It seems like everyday brings a new story about a data breach caused by a financial institution’s third-party provider.
A statement-printing vendor data breach exposes the personal data of 100,000 credit union members. A bank’s mortgage division finds out its insurance monitoring vendor exposed an unknown number of borrowers’ Social Security numbers and mortgage account numbers. The stories of recent security breaches are endless.
While every third-party provider data breach is a major headache for financial institutions and consumers, each breach brings slightly different challenges and different lessons learned.
Let’s look at three recent breaches.
In a story that sounds eerily similar to the Accellion breach in 2021, a California bank reported a data breach in February 2023 after hackers exploited a weakness in its third-party file transfer service. Nearly 140,000 consumer names and Social Security numbers were exposed. While the vendor discovered the issue January 29, the vendor didn’t notify the bank until February 3 – after a well-known security blogger highlighted the system flaw, TechCrunch reports.
What we can learn from this breach: This breach reminds us of two key lessons.
Regulatory agencies have been setting expectations for notification of breaches. In February 2023, the National Credit Union Administration (NCUA) approved its final rule requiring credit unions to notify the NCUA of a data breach within 72 hours of discovering an incident that exposes sensitive member information or could materially harm the credit union. Federal banking regulators released a similar rule in 2021 requiring banks to report breaches to their regulator within 36 hours.
The challenge with third-party provider breaches is that financial institutions depend on their vendors to promptly notify them of potential incidents. When vendors aren’t as proactive as they should be with their notification, it can put their financial institution partners at risk.
One way to help mitigate this risk is with negative news monitoring. When a financial institution’s vendor management program includes negative news monitoring, it can give an FI a heads up on a problem even before a vendor notices it – giving them a head start to address the problem and resolve it as quickly as possible. In this case, negative news alerts could have called attention to the blog discussing the vendor’s security issue. In an ideal world you’d never find out about a third-party data breach from a news article (or a customer or member) before your vendor tells you, but in the real world, negative news alerts are essential.
Another valuable control is the third-party vendor agreement. Financial institutions can’t assume vendors will tell them about a problem – they need to require it as a provision of their vendor agreement. Specifics are key. The agreement should include a definition of the term incident or breach and specify a timeline for response. This makes a vendor legally obligated to disclose a cyber incident.
Customer authentication service Okta, which serves the financial services industry, reported two third-party breaches in 2022.
What can we learn from this breach: Fourth-party risk is a part of third-party risk management.
Are two third-party vendor breaches in a few months bad luck or a sign of a deficiency in a vendor’s third-party vendor oversight program? When a vendor experiences multiple third-party breaches, it’s a good idea to reassess that vendor’s vendor management program. Are there strong controls in place? Is your institution comfortable with the program? Is the vendor taking steps to strengthen oversight and reduce cyber risk?
These are important questions to ask because it’s likely your examiner will be asking them too.
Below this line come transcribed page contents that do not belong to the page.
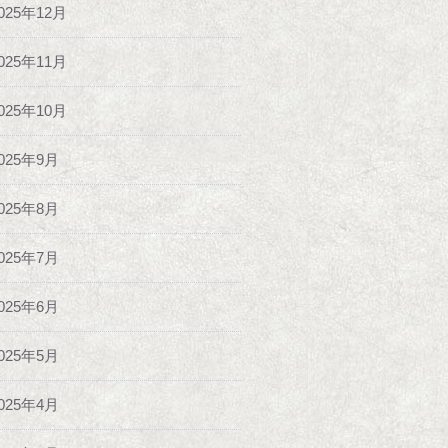
025年12月
025年11月
025年10月
025年9月
025年8月
025年7月
025年6月
025年5月
025年4月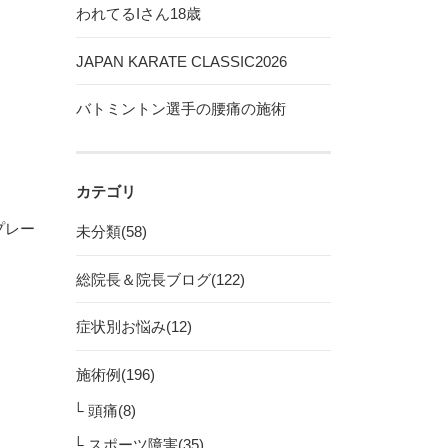
われてるIさん18歳
JAPAN KARATE CLASSIC2026
バトミントン選手の腰痛の施術
カテゴリ
プレー
未分類(58)
総院長＆院長ブログ(122)
症状別お悩み(12)
施術例(196)
頭痛(8)
スポーツ障害(35)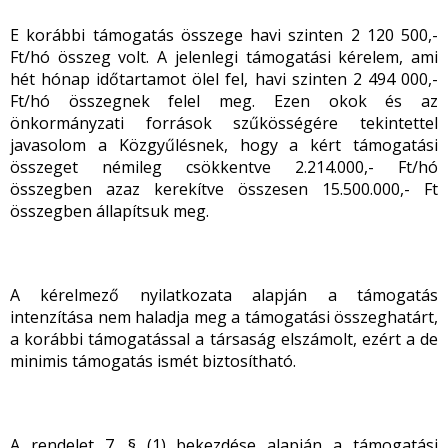
E korábbi támogatás összege havi szinten 2 120 500,-
Ft/hó összeg volt. A jelenlegi támogatási kérelem, ami
hét hónap időtartamot ölel fel, havi szinten 2 494 000,-
Ft/hó összegnek felel meg. Ezen okok és az
önkormányzati források szűkösségére tekintettel
javasolom a Közgyűlésnek, hogy a kért támogatási
összeget némileg csökkentve 2.214.000,- Ft/hó
összegben azaz kerekítve összesen 15.500.000,- Ft
összegben állapítsuk meg.
A kérelmező nyilatkozata alapján a támogatás
intenzítása nem haladja meg a támogatási összeghatárt,
a korábbi támogatással a társaság elszámolt, ezért a de
minimis támogatás ismét biztosítható.
A rendelet 7. § (1) bekezdése alapján a támogatási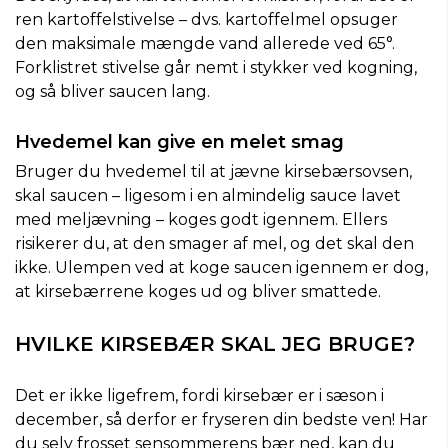
ren kartoffelstivelse – dvs. kartoffelmel opsuger
den maksimale mængde vand allerede ved 65°.
Forklistret stivelse går nemt i stykker ved kogning,
og så bliver saucen lang.
Hvedemel kan give en melet smag
Bruger du hvedemel til at jævne kirsebærsovsen,
skal saucen – ligesom i en almindelig sauce lavet
med meljævning – koges godt igennem. Ellers
risikerer du, at den smager af mel, og det skal den
ikke. Ulempen ved at koge saucen igennem er dog,
at kirsebærrene koges ud og bliver smattede.
HVILKE KIRSEBÆR SKAL JEG BRUGE?
Det er ikke ligefrem, fordi kirsebær er i sæson i
december, så derfor er fryseren din bedste ven! Har
du selv frosset sensommerens bær ned, kan du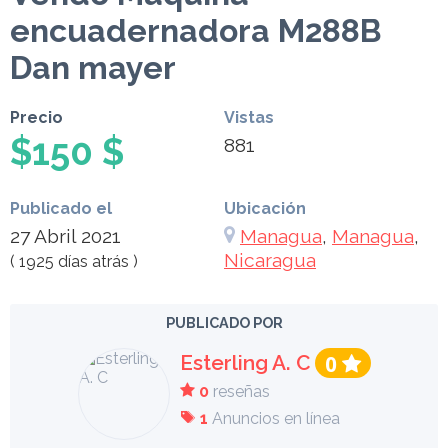
encuadernadora M288B
Dan mayer
Precio
Vistas
$150 $
881
Publicado el
Ubicación
27 Abril 2021
Managua
,
Managua
,
Nicaragua
( 1925 días atrás )
PUBLICADO POR
Esterling A. C
0
0
reseñas
1
Anuncios en línea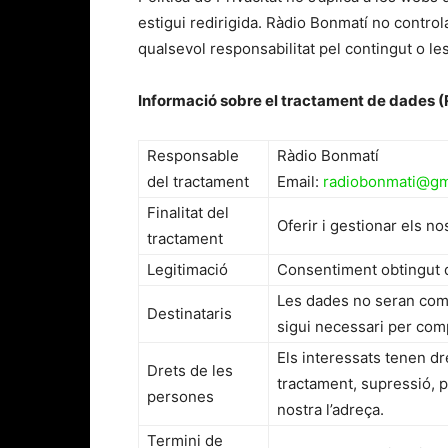
estigui redirigida. Ràdio Bonmatí no control
qualsevol responsabilitat pel contingut o le
Informació sobre el tractament de dades 
Responsable
Ràdio Bonmatí
del tractament
Email:
radiobonmati@gm
Finalitat del
Oferir i gestionar els no
tractament
Legitimació
Consentiment obtingut de
Les dades no seran comun
Destinataris
sigui necessari per compl
Els interessats tenen dre
Drets de les
tractament, supressió, por
persones
nostra l’adreça.
Termini de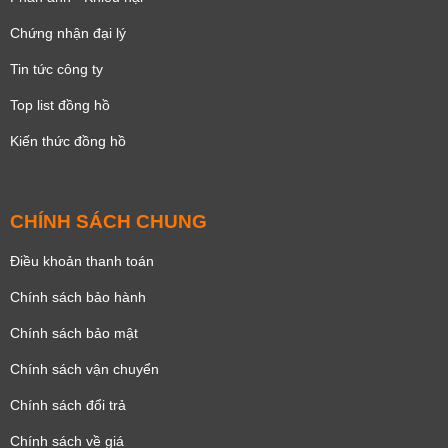
Chứng nhận đại lý
Tin tức công ty
Top list đồng hồ
Kiến thức đồng hồ
CHÍNH SÁCH CHUNG
Điều khoản thanh toán
Chính sách bảo hành
Chính sách bảo mật
Chính sách vận chuyển
Chính sách đổi trả
Chính sách về giá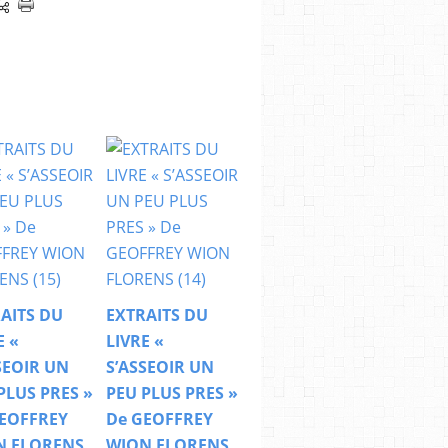
AITS DU
EXTRAITS DU
E «
LIVRE «
SEOIR UN
S’ASSEOIR UN
PLUS PRES »
PEU PLUS PRES »
EOFFREY
De GEOFFREY
N FLORENS
WION FLORENS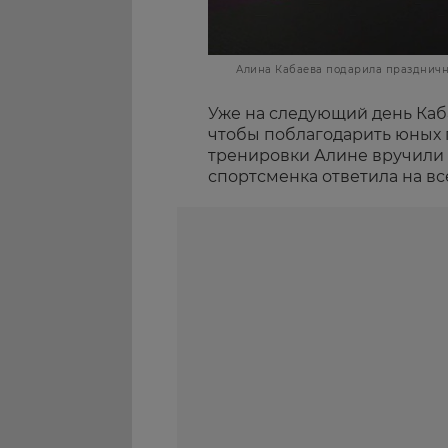
Алина Кабаева подарила праздничн
Уже на следующий день Каб
чтобы поблагодарить юных 
тренировки Алине вручили 
спортсменка ответила на вс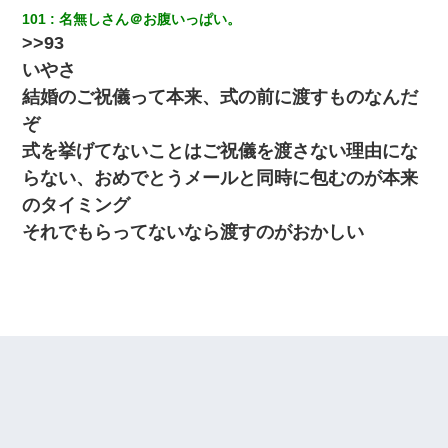
101
名無しさん＠お腹いっぱい。
>>93
いやさ
結婚のご祝儀って本来、式の前に渡すものなんだ
ぞ
式を挙げてないことはご祝儀を渡さない理由にな
らない、おめでとうメールと同時に包むのが本来
のタイミング
それでもらってないなら渡すのがおかしい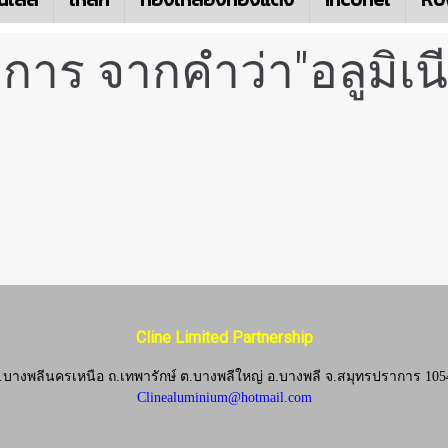
การ จากคำว่า"อลูมิเน
Cline Limited Partnership
.บางพลีนครเหนือ ถ.เทพารักษ์ ต.บางพลีใหญ่ อ.บางพลี
จ.
สมุทรปราการ 105
Clinealuminium@hotmail.com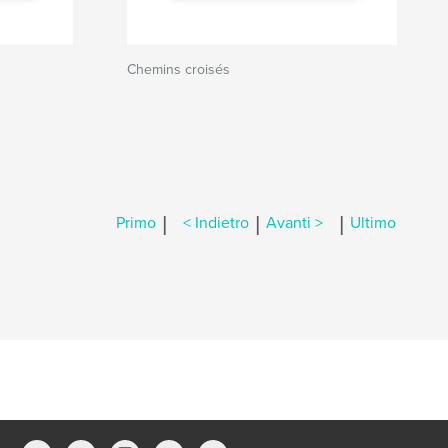
Chemins croisés
|
|
|
Primo
< Indietro
Avanti >
Ultimo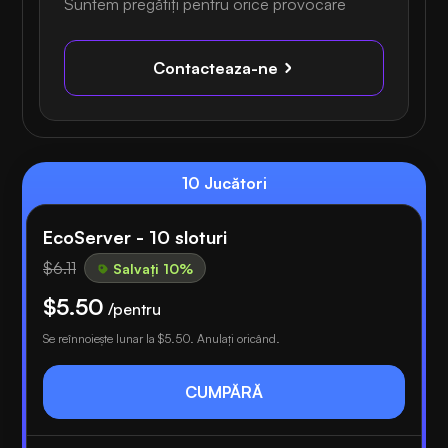
Suntem pregătiți pentru orice provocare
Contacteaza-ne
10 Jucători
EcoServer - 10 sloturi
$6.11
Salvați 10%
$5.50
/pentru
Se reînnoiește lunar la
$5.50
. Anulați oricând.
CUMPĂRĂ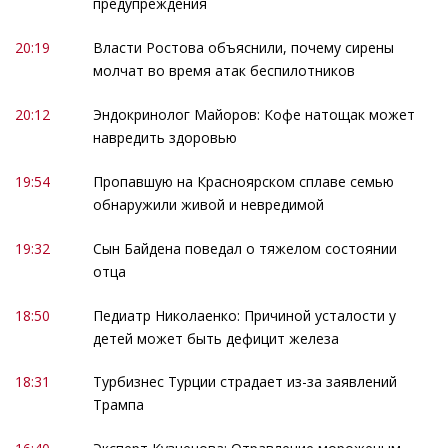
предупреждения
20:19
Власти Ростова объяснили, почему сирены
молчат во время атак беспилотников
20:12
Эндокринолог Майоров: Кофе натощак может
навредить здоровью
19:54
Пропавшую на Красноярском сплаве семью
обнаружили живой и невредимой
19:32
Сын Байдена поведал о тяжелом состоянии
отца
18:50
Педиатр Николаенко: Причиной усталости у
детей может быть дефицит железа
18:31
Турбизнес Турции страдает из-за заявлений
Трампа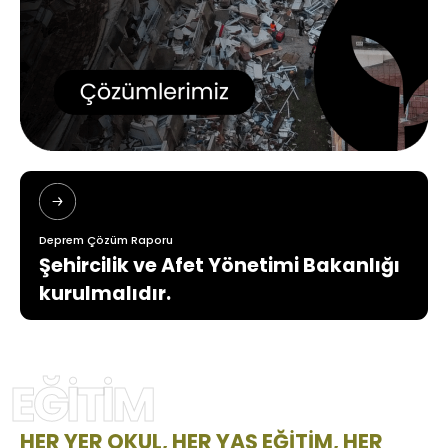
Deprem Çözüm Raporu
Şehircilik ve Afet Yönetimi Bakanlığı
kurulmalıdır.
EĞİTİM
HER YER OKUL, HER YAŞ EĞİTİM, HER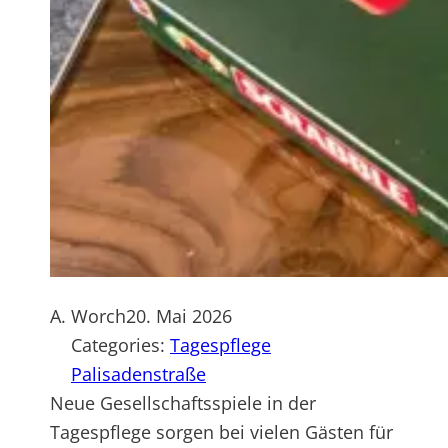
A. Worch
20. Mai 2026
Categories:
Tagespflege
Palisadenstraße
Neue Gesellschaftsspiele in der
Tagespflege sorgen bei vielen Gästen für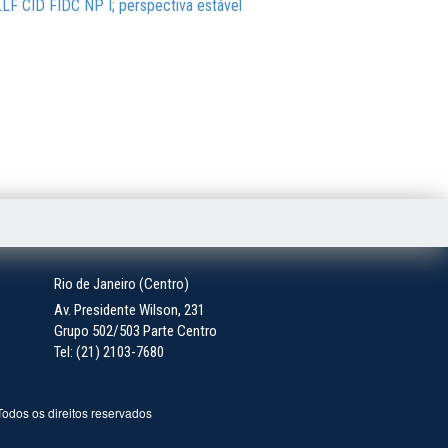
LLF CID FIDC NP I; perspectiva estável
Rio de Janeiro (Centro)
Av. Presidente Wilson, 231
Grupo 502/503 Parte Centro
Tel: (21) 2103-7680
 Todos os direitos reservados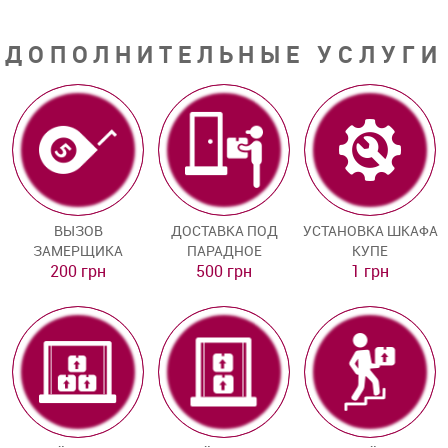
ДОПОЛНИТЕЛЬНЫЕ УСЛУГИ
ВЫЗОВ
ДОСТАВКА ПОД
УСТАНОВКА ШКАФА
ЗАМЕРЩИКА
ПАРАДНОЕ
КУПЕ
200 грн
500 грн
1 грн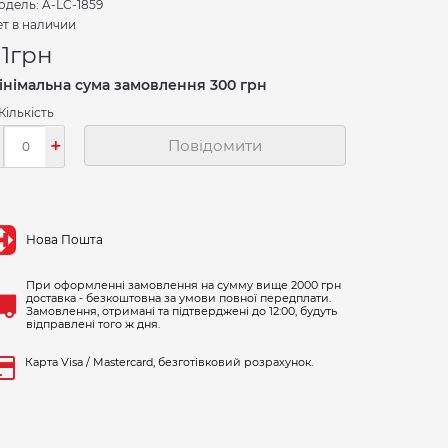
дель: A-LC-1859
т в наличии
11
грн
інімальна сума замовлення 300 грн
Кількість
-
+
Повідомити
Нова Пошта
При оформленні замовлення на сумму вище 2000 грн
доставка - безкоштовна за умови повної передплати.
Замовлення, отримані та підтверджені до 12:00, будуть
відправлені того ж дня.
Карта Visa / Mastercard, безготівковий розрахунок.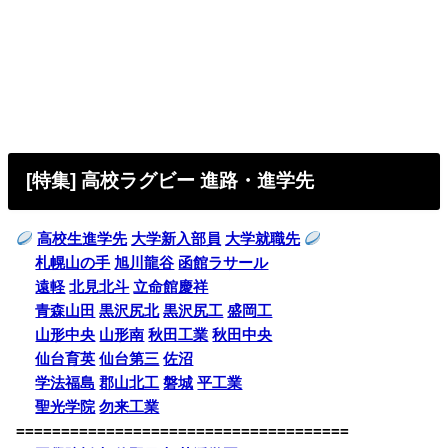
[特集] 高校ラグビー 進路・進学先
高校生進学先
大学新入部員
大学就職先
札幌山の手
旭川龍谷
函館ラサール
遠軽
北見北斗
立命館慶祥
青森山田
黒沢尻北
黒沢尻工
盛岡工
山形中央
山形南
秋田工業
秋田中央
仙台育英
仙台第三
佐沼
学法福島
郡山北工
磐城
平工業
聖光学院
勿来工業
=====================================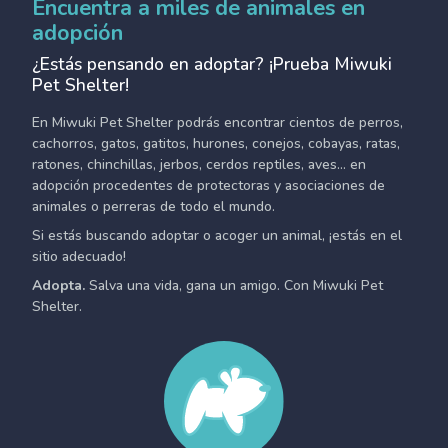
Encuentra a miles de animales en
adopción
¿Estás pensando en adoptar? ¡Prueba Miwuki
Pet Shelter!
En Miwuki Pet Shelter podrás encontrar cientos de perros,
cachorros, gatos, gatitos, hurones, conejos, cobayas, ratas,
ratones, chinchillas, jerbos, cerdos reptiles, aves... en
adopción procedentes de protectoras y asociaciones de
animales o perreras de todo el mundo.
Si estás buscando adoptar o acoger un animal, ¡estás en el
sitio adecuado!
Adopta.
Salva una vida, gana un amigo. Con Miwuki Pet
Shelter.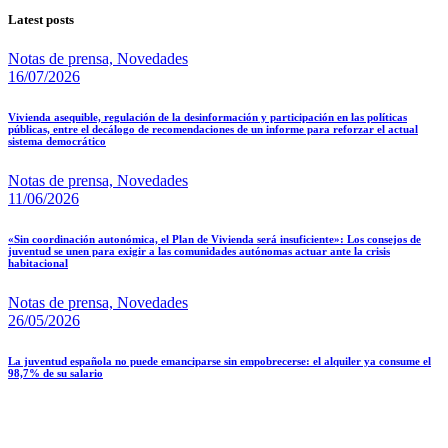
Latest posts
Notas de prensa,
Novedades
16/07/2026
Vivienda asequible, regulación de la desinformación y participación en las políticas
públicas, entre el decálogo de recomendaciones de un informe para reforzar el actual
sistema democrático
Notas de prensa,
Novedades
11/06/2026
«Sin coordinación autonómica, el Plan de Vivienda será insuficiente»: Los consejos de
juventud se unen para exigir a las comunidades autónomas actuar ante la crisis
habitacional
Notas de prensa,
Novedades
26/05/2026
La juventud española no puede emanciparse sin empobrecerse: el alquiler ya consume el
98,7% de su salario
Contact information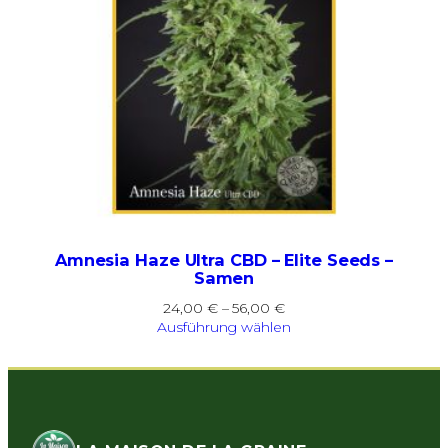
Amnesia Haze Ultra CBD – Elite Seeds –
Samen
Preisspanne:
24,00
€
–
56,00
€
24,00 €
Ausführung wählen
bis
56,00 €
Read also: 3 Tips for Avoiding an Equifax-Style Breach
In June 2022 Diligent Corporation, which provides governance software to the financial services industry and others, reported a May 2022 data breach impacting a little over 1,000 people. In February the company revised its count of by 5,000% to almost 50,000 consumers, according to DataBreaches.net.
The breach stemmed from one of Diligent’s subsidiaries. Diligent wrote in an update, “Diligent recently learned the precise scope of the unauthorized third party’s access, when the third party posted a set of files that it had acquired on an external site. That access appears to have included access to personal data we did not initially believe was accessed.”
What can we learn from this breach: Vendor follow up and breach investigation can’t be underestimated. It’s not enough for a vendor to say it will investigate the cause of a breach. They also need the resources to fully understand the root cause as well as the depth and breadth of the breach so that impacted institutions can inform regulators and consumers.
Consumers trust financial institutions to protect their data. A data breach is bad enough without having to come back and say that you’ve made a mistake and misjudged the size of the breach.
As part of your vendor due diligence, make sure your vendor has a plan for investigating data breaches, tracing both the cause and the size.
Financial institutions and their third-party providers are attractive targets for cyber criminals. Study after study confirms that the financial services industry is one of the most popular targets for hackers, and that the cost of financial institution data breaches continues to rise.
Vendor management is a critical element of data security. With so many third-party providers requiring access to non-public personal information (NPII) and other sensitive data, due diligence can’t be a one-and-done activity. Financial institutions need to regularly assess the data security practices of their third-party providers while proactively cybermonitoring vendors to identify security weaknesses and news of potential issues.